The NASA Global Ecosystem Dynamics Investigation (GEDI) LiDAR was designed to study vegetation vertical structure near-globally between approximately 51.6 degrees north and south latitude. It acquired data from April 2019 to March 2023, then was paused for 13 months30,31, and began reacquiring data in April 2024. GEDI uses eight laser beams which measure forest structure within ~25 m footprints. Along track, these footprints are spaced by 60 m, with 600 m spacing between beams32. Although GEDI tends to acquire fewer high-quality footprints in the tropics due to the geometrical characteristics of its orbit and persistent cloud cover3,30, never have there been so many detailed measurements of forest vertical structure in tropical ecosystems, the most diverse terrestrial areas on the planet33 and where the highest rates of natural habitat loss occur34.

# [Goals]
A) Please reproduce the GEDI passage word for word, from "The NASA Global" up to and including "habitat loss occur34.".
B) Answer these from the GEDI passage:
(i) Between roughly what latitudes was GEDI designed to study vegetation structure?
(ii) In what month and year did GEDI begin reacquiring data?
(iii) What spacing separates GEDI's beams?
The material that comes next is drawn from a separate source.

# [Material supplied]
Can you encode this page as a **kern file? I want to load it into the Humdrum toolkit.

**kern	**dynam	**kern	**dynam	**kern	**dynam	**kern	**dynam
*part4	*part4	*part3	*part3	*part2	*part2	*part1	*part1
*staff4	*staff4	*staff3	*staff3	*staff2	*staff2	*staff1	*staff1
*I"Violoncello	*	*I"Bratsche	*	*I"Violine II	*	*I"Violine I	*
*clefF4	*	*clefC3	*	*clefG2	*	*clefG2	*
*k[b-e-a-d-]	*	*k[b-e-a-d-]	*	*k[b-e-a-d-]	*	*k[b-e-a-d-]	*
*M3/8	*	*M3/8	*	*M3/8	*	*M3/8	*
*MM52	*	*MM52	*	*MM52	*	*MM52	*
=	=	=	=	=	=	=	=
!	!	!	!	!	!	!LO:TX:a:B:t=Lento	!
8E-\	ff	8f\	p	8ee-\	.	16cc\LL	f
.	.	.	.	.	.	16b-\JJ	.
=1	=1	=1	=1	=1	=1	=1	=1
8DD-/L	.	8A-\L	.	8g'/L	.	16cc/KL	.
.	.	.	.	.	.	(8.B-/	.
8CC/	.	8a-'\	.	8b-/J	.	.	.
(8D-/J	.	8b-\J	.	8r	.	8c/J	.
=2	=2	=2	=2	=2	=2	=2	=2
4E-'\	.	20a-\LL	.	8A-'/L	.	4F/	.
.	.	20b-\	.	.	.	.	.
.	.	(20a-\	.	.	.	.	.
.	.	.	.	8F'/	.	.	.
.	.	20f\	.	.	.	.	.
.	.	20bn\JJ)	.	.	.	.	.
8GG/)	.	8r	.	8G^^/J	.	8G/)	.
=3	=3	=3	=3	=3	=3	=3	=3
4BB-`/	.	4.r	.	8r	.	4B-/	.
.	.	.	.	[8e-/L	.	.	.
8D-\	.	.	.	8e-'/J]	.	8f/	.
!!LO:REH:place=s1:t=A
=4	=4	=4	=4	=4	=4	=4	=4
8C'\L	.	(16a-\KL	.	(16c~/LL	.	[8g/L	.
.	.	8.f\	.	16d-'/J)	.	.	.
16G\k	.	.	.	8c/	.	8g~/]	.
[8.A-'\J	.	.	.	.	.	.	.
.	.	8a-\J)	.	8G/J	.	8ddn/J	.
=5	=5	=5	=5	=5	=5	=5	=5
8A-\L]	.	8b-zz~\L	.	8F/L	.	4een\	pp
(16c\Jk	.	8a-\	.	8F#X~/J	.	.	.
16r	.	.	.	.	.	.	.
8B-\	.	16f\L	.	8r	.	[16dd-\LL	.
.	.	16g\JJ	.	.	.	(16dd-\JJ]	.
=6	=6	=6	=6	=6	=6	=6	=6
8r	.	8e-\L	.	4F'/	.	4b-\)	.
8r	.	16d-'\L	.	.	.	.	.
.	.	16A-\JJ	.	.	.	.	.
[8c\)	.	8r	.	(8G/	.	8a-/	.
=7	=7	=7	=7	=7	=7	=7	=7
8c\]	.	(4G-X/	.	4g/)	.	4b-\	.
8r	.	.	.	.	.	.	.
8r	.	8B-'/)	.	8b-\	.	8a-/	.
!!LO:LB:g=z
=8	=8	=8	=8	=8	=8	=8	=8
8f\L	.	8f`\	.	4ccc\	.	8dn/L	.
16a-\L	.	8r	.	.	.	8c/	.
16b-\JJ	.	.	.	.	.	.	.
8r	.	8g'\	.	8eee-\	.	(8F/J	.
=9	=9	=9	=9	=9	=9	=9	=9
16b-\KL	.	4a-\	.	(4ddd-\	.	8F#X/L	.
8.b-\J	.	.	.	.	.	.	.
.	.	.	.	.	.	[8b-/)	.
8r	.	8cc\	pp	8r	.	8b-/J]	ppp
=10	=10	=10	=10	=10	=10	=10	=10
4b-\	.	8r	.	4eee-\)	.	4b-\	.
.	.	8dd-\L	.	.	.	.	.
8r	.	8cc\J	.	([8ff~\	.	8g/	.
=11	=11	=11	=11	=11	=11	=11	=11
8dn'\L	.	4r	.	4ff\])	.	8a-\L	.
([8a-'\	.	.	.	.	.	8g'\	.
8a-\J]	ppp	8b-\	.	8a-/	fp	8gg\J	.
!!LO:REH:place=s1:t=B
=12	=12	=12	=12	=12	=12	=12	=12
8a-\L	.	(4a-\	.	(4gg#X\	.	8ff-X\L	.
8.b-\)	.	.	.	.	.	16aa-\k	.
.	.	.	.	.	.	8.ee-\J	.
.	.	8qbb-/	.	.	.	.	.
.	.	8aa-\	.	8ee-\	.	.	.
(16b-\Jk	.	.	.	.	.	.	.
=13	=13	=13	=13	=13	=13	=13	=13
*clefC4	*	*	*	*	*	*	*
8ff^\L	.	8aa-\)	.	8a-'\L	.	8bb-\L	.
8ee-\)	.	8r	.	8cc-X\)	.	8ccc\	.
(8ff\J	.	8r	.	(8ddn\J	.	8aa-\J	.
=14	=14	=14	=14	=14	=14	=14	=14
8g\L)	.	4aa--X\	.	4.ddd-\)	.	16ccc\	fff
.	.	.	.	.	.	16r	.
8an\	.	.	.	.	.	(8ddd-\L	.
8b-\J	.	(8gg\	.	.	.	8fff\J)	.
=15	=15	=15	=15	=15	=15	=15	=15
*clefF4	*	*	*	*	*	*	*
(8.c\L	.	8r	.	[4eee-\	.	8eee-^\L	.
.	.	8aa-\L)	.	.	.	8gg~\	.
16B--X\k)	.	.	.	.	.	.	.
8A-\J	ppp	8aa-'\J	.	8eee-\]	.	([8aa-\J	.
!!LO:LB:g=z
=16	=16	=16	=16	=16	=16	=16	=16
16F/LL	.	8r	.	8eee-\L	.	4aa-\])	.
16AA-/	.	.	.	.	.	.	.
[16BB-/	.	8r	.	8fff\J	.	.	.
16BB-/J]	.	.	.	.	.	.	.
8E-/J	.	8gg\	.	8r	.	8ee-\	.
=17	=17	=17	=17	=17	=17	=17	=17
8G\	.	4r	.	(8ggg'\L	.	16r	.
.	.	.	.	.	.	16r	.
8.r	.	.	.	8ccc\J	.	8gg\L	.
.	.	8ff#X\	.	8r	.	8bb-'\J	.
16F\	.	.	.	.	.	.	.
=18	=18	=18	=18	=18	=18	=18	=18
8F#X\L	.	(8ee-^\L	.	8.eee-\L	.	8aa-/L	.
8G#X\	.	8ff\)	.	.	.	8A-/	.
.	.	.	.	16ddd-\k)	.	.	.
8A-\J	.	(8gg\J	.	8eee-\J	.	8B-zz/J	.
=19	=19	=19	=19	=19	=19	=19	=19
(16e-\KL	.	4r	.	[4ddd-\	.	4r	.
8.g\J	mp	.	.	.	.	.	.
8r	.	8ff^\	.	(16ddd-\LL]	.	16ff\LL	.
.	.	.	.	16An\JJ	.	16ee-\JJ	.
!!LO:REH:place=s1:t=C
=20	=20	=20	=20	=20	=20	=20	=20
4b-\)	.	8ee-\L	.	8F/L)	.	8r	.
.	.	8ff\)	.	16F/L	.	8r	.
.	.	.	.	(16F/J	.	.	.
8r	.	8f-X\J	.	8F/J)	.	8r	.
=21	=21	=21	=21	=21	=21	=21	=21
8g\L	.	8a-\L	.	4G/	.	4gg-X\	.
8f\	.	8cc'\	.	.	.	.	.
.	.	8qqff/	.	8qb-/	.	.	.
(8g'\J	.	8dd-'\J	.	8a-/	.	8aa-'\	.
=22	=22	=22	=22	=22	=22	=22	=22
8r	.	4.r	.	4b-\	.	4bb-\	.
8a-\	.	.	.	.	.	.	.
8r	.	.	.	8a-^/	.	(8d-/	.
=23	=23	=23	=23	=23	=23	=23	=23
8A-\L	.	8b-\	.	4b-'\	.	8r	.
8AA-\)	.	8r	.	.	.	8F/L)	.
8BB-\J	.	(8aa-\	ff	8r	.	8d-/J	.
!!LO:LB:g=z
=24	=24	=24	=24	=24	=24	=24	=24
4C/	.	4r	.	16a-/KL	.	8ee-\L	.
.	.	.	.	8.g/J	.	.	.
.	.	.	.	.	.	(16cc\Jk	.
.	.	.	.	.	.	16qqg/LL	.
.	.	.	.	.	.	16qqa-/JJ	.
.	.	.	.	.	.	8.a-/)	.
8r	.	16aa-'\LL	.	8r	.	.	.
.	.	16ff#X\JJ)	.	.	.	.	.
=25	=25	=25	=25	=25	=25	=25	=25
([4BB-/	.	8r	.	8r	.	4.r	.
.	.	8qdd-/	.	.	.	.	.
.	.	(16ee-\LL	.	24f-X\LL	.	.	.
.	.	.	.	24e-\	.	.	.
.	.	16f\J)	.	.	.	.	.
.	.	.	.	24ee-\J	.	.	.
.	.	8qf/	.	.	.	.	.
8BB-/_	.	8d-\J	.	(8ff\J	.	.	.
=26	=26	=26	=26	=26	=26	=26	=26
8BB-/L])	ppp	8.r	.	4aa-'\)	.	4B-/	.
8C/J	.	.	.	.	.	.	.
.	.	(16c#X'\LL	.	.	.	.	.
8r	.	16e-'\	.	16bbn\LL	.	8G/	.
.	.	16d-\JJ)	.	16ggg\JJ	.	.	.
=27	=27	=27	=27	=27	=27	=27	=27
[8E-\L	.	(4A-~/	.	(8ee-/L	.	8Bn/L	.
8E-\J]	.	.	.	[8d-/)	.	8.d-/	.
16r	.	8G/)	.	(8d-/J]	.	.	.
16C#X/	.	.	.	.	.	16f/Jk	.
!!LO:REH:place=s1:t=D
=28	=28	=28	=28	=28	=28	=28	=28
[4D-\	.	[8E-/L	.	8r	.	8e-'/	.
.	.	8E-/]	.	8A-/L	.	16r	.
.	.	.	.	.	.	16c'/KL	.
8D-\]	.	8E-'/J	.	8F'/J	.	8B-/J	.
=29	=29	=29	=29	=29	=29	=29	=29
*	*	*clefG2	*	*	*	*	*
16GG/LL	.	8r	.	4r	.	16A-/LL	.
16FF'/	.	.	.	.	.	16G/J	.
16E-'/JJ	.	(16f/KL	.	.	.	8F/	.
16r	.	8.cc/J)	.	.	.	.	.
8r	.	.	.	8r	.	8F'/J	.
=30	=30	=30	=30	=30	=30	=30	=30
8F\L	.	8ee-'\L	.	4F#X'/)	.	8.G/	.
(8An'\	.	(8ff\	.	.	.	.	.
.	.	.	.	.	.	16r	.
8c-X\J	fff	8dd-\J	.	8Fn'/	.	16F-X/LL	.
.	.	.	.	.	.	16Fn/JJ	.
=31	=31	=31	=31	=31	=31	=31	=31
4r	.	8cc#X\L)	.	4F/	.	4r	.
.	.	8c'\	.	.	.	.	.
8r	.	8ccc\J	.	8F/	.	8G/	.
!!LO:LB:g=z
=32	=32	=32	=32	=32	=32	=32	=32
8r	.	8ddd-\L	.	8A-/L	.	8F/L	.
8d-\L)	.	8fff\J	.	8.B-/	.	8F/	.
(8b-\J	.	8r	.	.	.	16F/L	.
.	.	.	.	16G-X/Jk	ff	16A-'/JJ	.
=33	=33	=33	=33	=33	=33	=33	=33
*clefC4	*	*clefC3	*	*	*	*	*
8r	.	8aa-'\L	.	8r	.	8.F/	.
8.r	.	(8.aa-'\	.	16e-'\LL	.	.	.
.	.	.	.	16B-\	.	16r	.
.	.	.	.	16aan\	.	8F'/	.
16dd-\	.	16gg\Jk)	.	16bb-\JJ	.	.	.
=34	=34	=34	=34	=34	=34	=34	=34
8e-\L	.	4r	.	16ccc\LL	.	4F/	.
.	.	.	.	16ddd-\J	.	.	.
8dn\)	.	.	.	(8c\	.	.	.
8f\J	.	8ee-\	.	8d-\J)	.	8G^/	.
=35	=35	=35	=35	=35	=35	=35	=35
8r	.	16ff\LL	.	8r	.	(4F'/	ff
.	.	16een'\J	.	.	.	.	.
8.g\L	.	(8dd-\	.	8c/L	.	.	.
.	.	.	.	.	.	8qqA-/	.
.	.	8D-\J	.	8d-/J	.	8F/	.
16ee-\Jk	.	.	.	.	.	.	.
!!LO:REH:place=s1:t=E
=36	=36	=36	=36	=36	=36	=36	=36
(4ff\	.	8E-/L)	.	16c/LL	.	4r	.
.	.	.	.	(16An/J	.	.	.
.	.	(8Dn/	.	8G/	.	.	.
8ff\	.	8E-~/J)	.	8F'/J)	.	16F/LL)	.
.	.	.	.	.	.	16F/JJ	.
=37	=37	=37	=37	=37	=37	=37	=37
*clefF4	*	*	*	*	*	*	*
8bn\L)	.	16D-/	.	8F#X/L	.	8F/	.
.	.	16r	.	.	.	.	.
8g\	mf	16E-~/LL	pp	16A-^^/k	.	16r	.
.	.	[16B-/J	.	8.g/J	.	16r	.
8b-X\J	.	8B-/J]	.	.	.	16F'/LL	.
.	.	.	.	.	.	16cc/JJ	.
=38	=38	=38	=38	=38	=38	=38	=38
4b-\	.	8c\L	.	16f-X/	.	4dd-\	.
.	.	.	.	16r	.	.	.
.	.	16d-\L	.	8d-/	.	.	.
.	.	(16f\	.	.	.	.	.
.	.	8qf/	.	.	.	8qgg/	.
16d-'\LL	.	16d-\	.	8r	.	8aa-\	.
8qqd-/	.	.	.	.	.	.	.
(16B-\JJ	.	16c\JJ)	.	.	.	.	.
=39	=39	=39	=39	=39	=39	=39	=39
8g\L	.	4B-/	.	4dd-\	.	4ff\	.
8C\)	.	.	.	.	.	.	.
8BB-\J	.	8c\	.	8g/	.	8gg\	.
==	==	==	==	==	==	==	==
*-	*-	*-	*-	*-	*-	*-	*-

# [Full answers]
A)
The NASA Global Ecosystem Dynamics Investigation (GEDI) LiDAR was designed to study vegetation vertical structure near-globally between approximately 51.6 degrees north and south latitude. It acquired data from April 2019 to March 2023, then was paused for 13 months30,31, and began reacquiring data in April 2024. GEDI uses eight laser beams which measure forest structure within ~25 m footprints. Along track, these footprints are spaced by 60 m, with 600 m spacing between beams32. Although GEDI tends to acquire fewer high-quality footprints in the tropics due to the geometrical characteristics of its orbit and persistent cloud cover3,30, never have there been so many detailed measurements of forest vertical structure in tropical ecosystems, the most diverse terrestrial areas on the planet33 and where the highest rates of natural habitat loss occur34.

B)
(i) Approximately 51.6 degrees north and south latitude
(ii) April 2024
(iii) 600 m